Image


 
Ода Державина "Бог"
в свете постмодернизма или постмодернизм в свете оды Державина "Бог"

image То, что произошло в 1784 году в февральскую распутицу на постоялом дворе в Нарве с олонецким губернатором (а точнее, с “без пяти минут” губернатором), равносильно великому историческому событию. Главному свидетелю этого события привиделось во сне, что свет блещет в его глазах, а проснувшись, он обнаружил, что и в действительности вокруг стен бегает свет. Свидетель обставляет данный факт некоторыми извинительными оговорками, вроде: “казалось”, “по разгоряченности воображения” и т.п. Но то его право, ведь он к тому же и творец этого события. А оно заключалось в том, что накануне была написана ода, которой суждено было стать великой. Имя очевидца и творца событий — Гавриил Романович Державин, которому в тот день удалось совершить предначертанное: “...когда в 44 году явилась большая, весьма известная ученому свету комета, то при первом на нее воззрении, указывая на нее перстом, первое слово выговорил: Бог”. Это слово и стало именем только что написанной оды, само произведение имело счастливую судьбу. Еще при жизни автора оно было переведено на более чем сто языков (причем, даже на древнегреческий и на латинский), в дальнейшем в некоторых странах ода переводилась неоднократно.

Один русский путешественник полвека спустя после написания этой оды с изумлением обнаружил у высокопоставленного японского чиновника дома на стене перевод (соответственно в иероглифах) все той же оды. Достоинство произведения становится более или менее ясным обычно по прошествии некоторого времени.
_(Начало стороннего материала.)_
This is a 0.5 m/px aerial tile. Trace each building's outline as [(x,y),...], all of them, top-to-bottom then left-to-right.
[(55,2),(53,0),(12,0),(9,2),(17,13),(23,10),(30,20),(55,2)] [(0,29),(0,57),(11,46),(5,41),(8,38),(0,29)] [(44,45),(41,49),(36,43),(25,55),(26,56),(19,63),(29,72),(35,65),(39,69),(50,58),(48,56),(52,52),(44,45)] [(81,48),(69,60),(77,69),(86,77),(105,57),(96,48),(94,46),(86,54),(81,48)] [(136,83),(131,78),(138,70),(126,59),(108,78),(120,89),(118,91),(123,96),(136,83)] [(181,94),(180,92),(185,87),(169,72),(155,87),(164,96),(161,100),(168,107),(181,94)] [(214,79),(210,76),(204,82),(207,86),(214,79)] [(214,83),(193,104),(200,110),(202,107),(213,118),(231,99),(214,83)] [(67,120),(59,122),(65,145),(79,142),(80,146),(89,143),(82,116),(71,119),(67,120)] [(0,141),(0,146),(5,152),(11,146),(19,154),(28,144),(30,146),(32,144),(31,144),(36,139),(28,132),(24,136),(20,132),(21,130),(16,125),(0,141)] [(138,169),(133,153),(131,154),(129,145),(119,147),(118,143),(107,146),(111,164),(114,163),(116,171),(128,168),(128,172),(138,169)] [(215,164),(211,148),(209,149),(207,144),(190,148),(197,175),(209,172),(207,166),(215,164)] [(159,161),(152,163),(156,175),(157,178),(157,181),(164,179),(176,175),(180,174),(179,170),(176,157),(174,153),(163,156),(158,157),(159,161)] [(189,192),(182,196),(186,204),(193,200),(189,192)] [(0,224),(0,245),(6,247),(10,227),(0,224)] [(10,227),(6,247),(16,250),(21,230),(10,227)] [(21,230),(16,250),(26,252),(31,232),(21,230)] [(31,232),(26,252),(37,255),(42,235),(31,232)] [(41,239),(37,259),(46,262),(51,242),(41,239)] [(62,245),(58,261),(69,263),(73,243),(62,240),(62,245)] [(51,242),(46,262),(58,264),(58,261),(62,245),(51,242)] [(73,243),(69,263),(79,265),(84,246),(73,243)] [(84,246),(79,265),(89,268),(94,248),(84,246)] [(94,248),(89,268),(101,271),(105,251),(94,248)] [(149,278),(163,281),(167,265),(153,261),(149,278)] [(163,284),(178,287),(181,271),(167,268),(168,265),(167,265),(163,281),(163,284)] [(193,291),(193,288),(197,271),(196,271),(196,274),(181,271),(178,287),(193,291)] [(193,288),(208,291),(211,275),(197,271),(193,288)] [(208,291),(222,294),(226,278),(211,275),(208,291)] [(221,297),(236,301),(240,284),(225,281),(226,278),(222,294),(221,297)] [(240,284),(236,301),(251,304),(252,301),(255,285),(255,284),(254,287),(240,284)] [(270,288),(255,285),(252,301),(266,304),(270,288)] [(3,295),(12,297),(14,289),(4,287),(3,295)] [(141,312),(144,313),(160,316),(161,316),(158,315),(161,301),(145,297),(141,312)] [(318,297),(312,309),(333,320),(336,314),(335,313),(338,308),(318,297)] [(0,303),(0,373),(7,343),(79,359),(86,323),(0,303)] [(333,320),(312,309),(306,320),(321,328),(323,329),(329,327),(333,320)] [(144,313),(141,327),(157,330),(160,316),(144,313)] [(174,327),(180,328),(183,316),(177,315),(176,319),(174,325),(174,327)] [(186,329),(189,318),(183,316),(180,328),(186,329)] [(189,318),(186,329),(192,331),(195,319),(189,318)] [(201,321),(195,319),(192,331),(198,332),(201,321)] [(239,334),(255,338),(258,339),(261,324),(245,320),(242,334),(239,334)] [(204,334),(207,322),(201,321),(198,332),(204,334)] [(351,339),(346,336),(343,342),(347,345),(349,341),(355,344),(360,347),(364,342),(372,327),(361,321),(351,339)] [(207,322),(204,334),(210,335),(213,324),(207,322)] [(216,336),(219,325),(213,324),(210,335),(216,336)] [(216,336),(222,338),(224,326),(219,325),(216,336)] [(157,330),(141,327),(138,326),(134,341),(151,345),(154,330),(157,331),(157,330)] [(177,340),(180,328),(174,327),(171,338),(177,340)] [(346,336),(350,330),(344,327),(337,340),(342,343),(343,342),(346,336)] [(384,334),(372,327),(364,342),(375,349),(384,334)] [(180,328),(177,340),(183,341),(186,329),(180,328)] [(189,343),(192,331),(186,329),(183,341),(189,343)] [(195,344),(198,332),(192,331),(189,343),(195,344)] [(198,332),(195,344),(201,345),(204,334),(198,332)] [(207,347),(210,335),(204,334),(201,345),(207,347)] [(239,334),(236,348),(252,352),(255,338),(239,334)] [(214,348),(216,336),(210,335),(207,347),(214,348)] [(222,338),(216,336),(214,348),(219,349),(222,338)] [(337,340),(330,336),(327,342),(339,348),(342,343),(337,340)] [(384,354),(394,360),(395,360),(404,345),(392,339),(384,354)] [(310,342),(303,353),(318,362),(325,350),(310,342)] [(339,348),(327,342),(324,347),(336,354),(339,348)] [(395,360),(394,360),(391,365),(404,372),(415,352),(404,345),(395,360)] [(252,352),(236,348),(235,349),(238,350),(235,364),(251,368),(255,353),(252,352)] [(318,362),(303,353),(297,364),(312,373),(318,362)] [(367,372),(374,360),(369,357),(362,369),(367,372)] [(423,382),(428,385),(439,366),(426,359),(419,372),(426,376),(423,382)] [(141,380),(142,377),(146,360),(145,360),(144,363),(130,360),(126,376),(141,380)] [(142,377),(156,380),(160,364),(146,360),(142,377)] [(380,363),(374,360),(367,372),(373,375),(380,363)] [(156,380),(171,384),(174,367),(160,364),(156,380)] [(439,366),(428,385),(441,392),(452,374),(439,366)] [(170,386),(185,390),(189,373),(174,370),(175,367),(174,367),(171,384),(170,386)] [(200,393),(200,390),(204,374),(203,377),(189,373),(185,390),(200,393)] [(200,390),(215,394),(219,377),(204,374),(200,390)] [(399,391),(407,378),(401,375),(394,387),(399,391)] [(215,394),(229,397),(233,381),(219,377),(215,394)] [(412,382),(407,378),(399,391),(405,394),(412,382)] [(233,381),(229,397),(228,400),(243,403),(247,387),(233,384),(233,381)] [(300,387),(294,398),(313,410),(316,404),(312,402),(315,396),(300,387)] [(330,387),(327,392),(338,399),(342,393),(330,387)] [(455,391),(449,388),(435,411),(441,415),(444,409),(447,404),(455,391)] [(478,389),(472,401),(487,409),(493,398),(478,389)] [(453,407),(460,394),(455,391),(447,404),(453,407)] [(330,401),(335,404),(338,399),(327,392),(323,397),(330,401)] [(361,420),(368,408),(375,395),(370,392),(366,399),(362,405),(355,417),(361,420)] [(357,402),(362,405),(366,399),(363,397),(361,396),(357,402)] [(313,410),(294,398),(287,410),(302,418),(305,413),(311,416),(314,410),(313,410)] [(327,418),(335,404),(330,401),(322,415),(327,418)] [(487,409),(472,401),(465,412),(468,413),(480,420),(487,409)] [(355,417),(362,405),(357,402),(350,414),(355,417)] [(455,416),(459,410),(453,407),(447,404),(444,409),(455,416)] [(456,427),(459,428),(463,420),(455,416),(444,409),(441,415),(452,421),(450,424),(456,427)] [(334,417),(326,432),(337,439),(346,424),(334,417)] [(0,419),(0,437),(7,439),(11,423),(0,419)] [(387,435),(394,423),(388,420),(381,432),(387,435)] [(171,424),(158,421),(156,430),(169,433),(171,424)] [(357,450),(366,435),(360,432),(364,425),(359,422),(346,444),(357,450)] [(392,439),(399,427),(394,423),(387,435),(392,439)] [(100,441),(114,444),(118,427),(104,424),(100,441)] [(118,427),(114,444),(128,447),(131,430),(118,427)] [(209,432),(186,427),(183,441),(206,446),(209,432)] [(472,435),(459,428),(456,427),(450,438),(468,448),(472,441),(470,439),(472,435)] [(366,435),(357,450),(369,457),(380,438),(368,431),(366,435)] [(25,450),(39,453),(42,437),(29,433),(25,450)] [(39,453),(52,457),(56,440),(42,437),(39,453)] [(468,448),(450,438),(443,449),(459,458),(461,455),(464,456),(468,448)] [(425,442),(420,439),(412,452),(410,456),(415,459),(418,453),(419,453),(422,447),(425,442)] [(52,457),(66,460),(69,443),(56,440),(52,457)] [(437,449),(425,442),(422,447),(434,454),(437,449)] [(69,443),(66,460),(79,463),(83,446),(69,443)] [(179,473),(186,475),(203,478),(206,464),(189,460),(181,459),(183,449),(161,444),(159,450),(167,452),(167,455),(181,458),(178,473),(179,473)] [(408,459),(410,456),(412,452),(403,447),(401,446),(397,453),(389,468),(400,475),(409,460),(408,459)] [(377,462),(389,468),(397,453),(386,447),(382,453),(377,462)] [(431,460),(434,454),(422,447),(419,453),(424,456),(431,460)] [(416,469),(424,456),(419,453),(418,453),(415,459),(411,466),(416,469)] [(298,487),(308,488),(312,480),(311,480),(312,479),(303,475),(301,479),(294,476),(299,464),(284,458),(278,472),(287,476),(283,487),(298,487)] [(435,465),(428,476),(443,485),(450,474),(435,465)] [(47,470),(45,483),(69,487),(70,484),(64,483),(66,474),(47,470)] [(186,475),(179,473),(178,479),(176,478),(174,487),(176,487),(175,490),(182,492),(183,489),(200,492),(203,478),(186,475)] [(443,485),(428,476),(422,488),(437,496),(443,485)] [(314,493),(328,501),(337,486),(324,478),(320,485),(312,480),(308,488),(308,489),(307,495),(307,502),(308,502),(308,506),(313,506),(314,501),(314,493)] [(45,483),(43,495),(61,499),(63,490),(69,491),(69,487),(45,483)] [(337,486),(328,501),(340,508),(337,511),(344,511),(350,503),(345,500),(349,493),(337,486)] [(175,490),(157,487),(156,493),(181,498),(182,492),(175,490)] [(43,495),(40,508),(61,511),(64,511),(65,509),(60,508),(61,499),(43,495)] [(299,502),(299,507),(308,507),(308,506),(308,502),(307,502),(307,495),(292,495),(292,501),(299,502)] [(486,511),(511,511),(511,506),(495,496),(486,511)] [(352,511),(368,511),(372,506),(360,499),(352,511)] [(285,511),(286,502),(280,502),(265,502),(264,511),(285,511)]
Но опять же еще при жизни автора в журналах и прочих изданиях устраиваются разборы его оды (например, журнал “Вестник Европы” за 1812 год), несть числа комментариям современных ему литераторов и журналистов. Такой чести удостаивался разве что Пушкин. То есть ода была воспринята как откровение. Не будем подсчитывать и отслеживать, какая сумма знаний и сведений да из каких книжек откристаллизовалась в строфах, в конце концов у поэтов имеется свойство улавливать нечто такое из воздуха (чуть не сказал: из духа времени, но — мимо, мимо), и не только и не столько из воздуха домов или улиц, кряхтящих от исторических усилий, а из воздуха вечности, в котором всему этому есть место. Наш русский Гораций, к примеру, умудрился полузабытого теперь французского философа Мопертюи обозвать Мовтерпием.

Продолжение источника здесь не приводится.